Robert tells the Dowager he'll take her for a walk, but she responds, "why would I want to take a walk?" Mary (Michelle Dockery) being tactless as usual and so uncaring about her sister again. "Why the song and dance, Edith has gone away, so what?" Charles tells Gillingham he should just call it quits with Mary, but he feels she doesn't want that and he can't do that to her for obvious reasons. Charles replying he knows what Gillingham means and he should just marry Mabel cos that's all that she wants.
Cora is angry at Rosamund and the Dowager as they tell her the whole story about Edith and the baby and how she wanted to get rid of it but decided to keep it and that's why the trip to Switzerland. The Dowager thought she'd give it up but didn't, also that finding out about Michael's death must have triggered her to take Marigold. Cora doesn't feel she can trust the Dowager again and later tells her this.
Baxter (Raquel Cassidy) overhears Mrs Hughes (Phyllis Logan) ask Mary about the train ticket she gave her which could prove Bates's (Brendan Coyle) innocence. Showing he didn't go to London and feels bad about having to talk to the police about them. But Anna (Joanne Froggatt)and Bates didn't like her doing that even after she apologizes for doing it, but she can't bring herself to tell them the real reason, which Thomas tells her she should do and also Molesley (Kevin Doyle) says the same. Yet she feels shame about it and couldn't open up to them too.

[Material shown]:

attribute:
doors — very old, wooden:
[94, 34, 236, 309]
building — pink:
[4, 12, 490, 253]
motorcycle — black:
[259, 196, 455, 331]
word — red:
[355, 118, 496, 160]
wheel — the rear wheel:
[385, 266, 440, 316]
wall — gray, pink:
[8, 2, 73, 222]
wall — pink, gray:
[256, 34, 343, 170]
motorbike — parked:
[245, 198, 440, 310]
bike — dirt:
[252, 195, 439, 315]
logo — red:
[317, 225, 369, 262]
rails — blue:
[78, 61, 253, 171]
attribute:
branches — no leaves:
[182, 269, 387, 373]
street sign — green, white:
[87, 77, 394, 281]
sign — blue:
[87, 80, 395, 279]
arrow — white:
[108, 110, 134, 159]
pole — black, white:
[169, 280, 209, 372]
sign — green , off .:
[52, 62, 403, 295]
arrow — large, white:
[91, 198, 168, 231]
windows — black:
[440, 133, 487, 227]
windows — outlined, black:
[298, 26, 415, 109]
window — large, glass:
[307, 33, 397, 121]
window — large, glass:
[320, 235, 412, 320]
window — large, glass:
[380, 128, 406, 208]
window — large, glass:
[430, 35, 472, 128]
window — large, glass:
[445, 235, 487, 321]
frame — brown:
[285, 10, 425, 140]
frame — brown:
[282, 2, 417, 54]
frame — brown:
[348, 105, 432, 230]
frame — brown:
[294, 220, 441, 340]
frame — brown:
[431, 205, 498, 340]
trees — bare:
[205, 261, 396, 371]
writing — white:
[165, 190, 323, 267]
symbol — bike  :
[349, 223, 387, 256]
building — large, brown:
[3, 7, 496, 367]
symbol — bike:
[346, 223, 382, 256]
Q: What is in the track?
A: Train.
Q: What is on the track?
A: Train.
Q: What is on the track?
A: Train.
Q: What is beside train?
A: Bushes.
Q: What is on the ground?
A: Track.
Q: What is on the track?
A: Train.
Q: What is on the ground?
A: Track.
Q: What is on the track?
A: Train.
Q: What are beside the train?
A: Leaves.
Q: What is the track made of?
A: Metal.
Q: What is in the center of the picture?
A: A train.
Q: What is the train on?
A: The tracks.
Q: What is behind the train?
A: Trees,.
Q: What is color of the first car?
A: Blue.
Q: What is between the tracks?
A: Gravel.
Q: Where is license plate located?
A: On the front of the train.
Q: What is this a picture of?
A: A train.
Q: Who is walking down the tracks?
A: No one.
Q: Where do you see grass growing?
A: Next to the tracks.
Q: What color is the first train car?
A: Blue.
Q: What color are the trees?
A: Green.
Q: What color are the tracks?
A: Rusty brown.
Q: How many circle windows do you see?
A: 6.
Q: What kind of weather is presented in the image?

[Questions to answer]:
a) Summarize the episode recap in three sentences.
b) Pick up the episode recap after its last sentence and write one more paragraph in the same style.
The material plays no part in this work.

[Per-task answers]:
a) Mary shrugs off Edith's departure, and Charles tells Gillingham to end things with Mary and marry Mabel. Cora is angry when Rosamund and the Dowager tell her the whole story of Edith and the baby, and she later tells the Dowager she feels she cannot trust her again. Anna and Bates are displeased with Baxter despite her apology, and although Thomas and Molesley tell her she should give them the real reason, she is too ashamed to do so.

b)
At the dinner Isabel (Penelope Wilton) makes her announcement about her engagement to Merton and everyone is pleased except for the Dowager, of course but she tells Mary she's worried about Edith, though Mary can't understand why she would be. Lord Sinderby (James Faulkner) is very much not happy with Rose and Atticus and asks Cora how she is able to carry on with their own religion and bring up children too. Cora also says they kept their name unlike him. But his wife, Lady Sinderby (Pennie Downie) is more open to Rose and Atticus being together. Which it appears Robert is too as he tells her Shrimpie would be open to the marriage if they got together, but her mother wouldn't. Atticus also suggests that someone needs to ring the publishing company as that's probably where Edith is, of course no one else thought about that.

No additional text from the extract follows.